Cambodge : "Le Ministère de la vérité"
« A bord d’un camion, un officier désarmé sourit, interpelle les passants : le drapeau blanc, cela signifie le cessez-le-feu, dit-il. »
En fait, il n’existe pas. L’article, qui décrit non seulement les réactions dans la capitale du Cambodge, mais aussi à Washington et ailleurs, a été rédigé à Paris. Les sources : des dépêches d’agences (Kyodo, AP) et l’imagination du journaliste sur place… dans la ville lumière.
Le quotidien français soutient les Khmers rouges (ainsi baptisés par le prince Norodom Sihanouk), comme le Parti Communiste Français soutient les Vietnamiens du Nord, ceux du Vietcong, et le Pathet Lao. Le PCF n’est bien sûr pas seul ; une bonne partie de la gauche européenne, américaine et asiatique soutient ces « libérateurs ».
L’évacuation des villes ? L’Humanité se basant sur des agences étrangères, surtout la russe Tass et la yougoslave Tanjung, confirme puis dément ces évacuations massives, censées mettre les populations urbaines à l’abri d’hypothétiques bombardements américains.
A partir de 1976, le journal du PCF dénonce « la campagne d’intoxication » de la presse capitaliste, qui commence à faire échos aux déclarations des milliers de réfugiés qui affluent à la frontière thaïlandaise ; et de citer quelques dizaines de Cambodgiens, étudiants à Paris. Ces jeunes idéalistes ont décidé de rentrer au pays, qu’ils ont quitté depuis des années. Beaucoup seront emprisonnés – et parfois exécutés – dès leur arrivée à l’aéroport de Pochentong.
Fier de son soutien au Kampuchea Démocratique, le journal demande – en vain – des visas pour le nouveau « Cambodge révolutionnaire ». L’un de ses journalistes, Jean-Emile Vidal, spécialiste de l’Asie, auteur d’un petit ouvrage à la gloire de la Corée du Nord, finit tout de même par écrire, le 10 juin 1976, qu’il « est dommage (de ne pas recevoir de visa) et de rester impuissant à combattre les propagandes hostiles » de la presse capitaliste. George Marchais, le secrétaire général du PCF, s’en prend lui à « la campagne anticommuniste déchaînée » à propos du Cambodge, et qui vise « en réalité le Parti communiste français lui-même ». Enfin, André Wursmer, le célèbre billettiste du journal, va jusqu’a comparer les Khmers rouges du Cambodge aux « Khmers rouges de Rol-Tanguy » qui avec les colonnes de Leclerc ont libéré Paris.

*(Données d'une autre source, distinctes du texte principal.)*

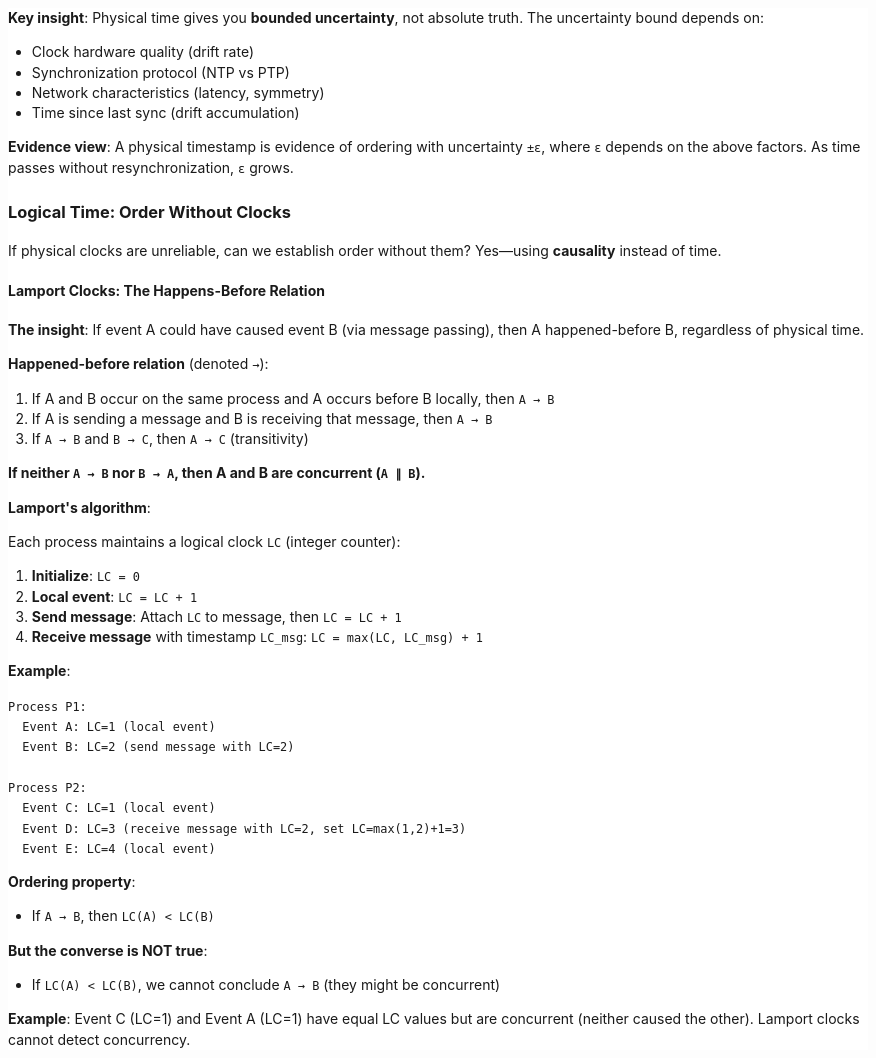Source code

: **Key insight**: Physical time gives you **bounded uncertainty**, not absolute truth. The uncertainty bound depends on:
- Clock hardware quality (drift rate)
- Synchronization protocol (NTP vs PTP)
- Network characteristics (latency, symmetry)
- Time since last sync (drift accumulation)

**Evidence view**: A physical timestamp is evidence of ordering with uncertainty `±ε`, where `ε` depends on the above factors. As time passes without resynchronization, `ε` grows.

### Logical Time: Order Without Clocks

If physical clocks are unreliable, can we establish order without them? Yes—using **causality** instead of time.

#### Lamport Clocks: The Happens-Before Relation

**The insight**: If event A could have caused event B (via message passing), then A happened-before B, regardless of physical time.

**Happened-before relation** (denoted `→`):

1. If A and B occur on the same process and A occurs before B locally, then `A → B`
2. If A is sending a message and B is receiving that message, then `A → B`
3. If `A → B` and `B → C`, then `A → C` (transitivity)

**If neither `A → B` nor `B → A`, then A and B are concurrent (`A ∥ B`).**

**Lamport's algorithm**:

Each process maintains a logical clock `LC` (integer counter):

1. **Initialize**: `LC = 0`
2. **Local event**: `LC = LC + 1`
3. **Send message**: Attach `LC` to message, then `LC = LC + 1`
4. **Receive message** with timestamp `LC_msg`: `LC = max(LC, LC_msg) + 1`

**Example**:

```
Process P1:
  Event A: LC=1 (local event)
  Event B: LC=2 (send message with LC=2)

Process P2:
  Event C: LC=1 (local event)
  Event D: LC=3 (receive message with LC=2, set LC=max(1,2)+1=3)
  Event E: LC=4 (local event)
```

**Ordering property**:
- If `A → B`, then `LC(A) < LC(B)`

**But the converse is NOT true**:
- If `LC(A) < LC(B)`, we cannot conclude `A → B` (they might be concurrent)

**Example**: Event C (LC=1) and Event A (LC=1) have equal LC values but are concurrent (neither caused the other). Lamport clocks cannot detect concurrency.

Le PCF continue à chanter les louanges de l’union sacrée entre les partis des trois pays de la péninsule indochinoise. Assistant au IVème congres du PC vietnamien en décembre 1976, l’envoyé spécial du journal, Gaston Plissonnier, est ainsi le seul à « ne pas noter l’absence des représentants cambodgiens. »
Mais il devient de plus en plus difficile d’ignorer les tensions croissantes entre le Vietnam et les Khmers rouges, et pire encore, de ne pas faire au moins allusion à ces « terribles massacres » commis par Pol Pot et ses camarades, dont parlent avec insistances les réfugiés.
Alors, il est temps pour L’Humanité de faire volte-face. Mais comment ? Très simple : en donnant la parole à « Claude R. », un lecteur de Vitry. Ainsi, le 5 septembre 1977, Jean-Emile Vidal répond aux inquiétudes de ce mystérieux Claude R. qui s’inquiète en ces termes : « Que se passe-t-il réellement au Cambodge ? » Et Vidal de constater que « la coupure est pratiquement totale entre Phnom Penh et le monde extérieur. » Mais, ainsi que le note Jean-Noël Darde, dans son livre Le Ministère de la vérité, toujours rien sur le conflit ouvert entre Hanoi et le Kampuchea Démocratique.
Le livre de Jean-Noël Darde sur ces évènements et leur traitement dans le journal l’Humanité reste un modèle ; et sa lecture est encore aujourd’hui très pertinente.